* [Description of the task]:
All lines before the one containing "28 148 3871", plus that line itself, are to be printed exactly as they appear below.

Stored items
○ ○ ○ ○ ○
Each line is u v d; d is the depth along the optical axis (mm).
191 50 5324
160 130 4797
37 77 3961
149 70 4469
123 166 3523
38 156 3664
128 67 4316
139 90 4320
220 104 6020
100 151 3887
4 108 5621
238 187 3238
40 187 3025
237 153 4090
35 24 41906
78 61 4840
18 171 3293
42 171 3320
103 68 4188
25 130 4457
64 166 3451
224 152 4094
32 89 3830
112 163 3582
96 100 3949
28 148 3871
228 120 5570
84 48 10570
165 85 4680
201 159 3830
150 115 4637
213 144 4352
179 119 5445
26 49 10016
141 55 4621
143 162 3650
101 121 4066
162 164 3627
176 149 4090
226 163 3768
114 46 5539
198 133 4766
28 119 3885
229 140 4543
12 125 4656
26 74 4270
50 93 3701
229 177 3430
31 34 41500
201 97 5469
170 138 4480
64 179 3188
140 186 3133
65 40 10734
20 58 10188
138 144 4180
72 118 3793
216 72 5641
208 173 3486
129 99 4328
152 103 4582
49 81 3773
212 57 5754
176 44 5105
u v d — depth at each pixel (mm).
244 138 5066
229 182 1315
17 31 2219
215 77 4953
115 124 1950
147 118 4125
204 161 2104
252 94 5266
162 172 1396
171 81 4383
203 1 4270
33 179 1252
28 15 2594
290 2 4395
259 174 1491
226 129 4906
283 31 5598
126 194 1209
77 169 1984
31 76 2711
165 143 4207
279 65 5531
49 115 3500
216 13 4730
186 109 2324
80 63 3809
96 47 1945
○ ○ ○ ○ ○
* [Answer to the exercise]:
Each line is u v d; d is the depth along the optical axis (mm).
191 50 5324
160 130 4797
37 77 3961
149 70 4469
123 166 3523
38 156 3664
128 67 4316
139 90 4320
220 104 6020
100 151 3887
4 108 5621
238 187 3238
40 187 3025
237 153 4090
35 24 41906
78 61 4840
18 171 3293
42 171 3320
103 68 4188
25 130 4457
64 166 3451
224 152 4094
32 89 3830
112 163 3582
96 100 3949
28 148 3871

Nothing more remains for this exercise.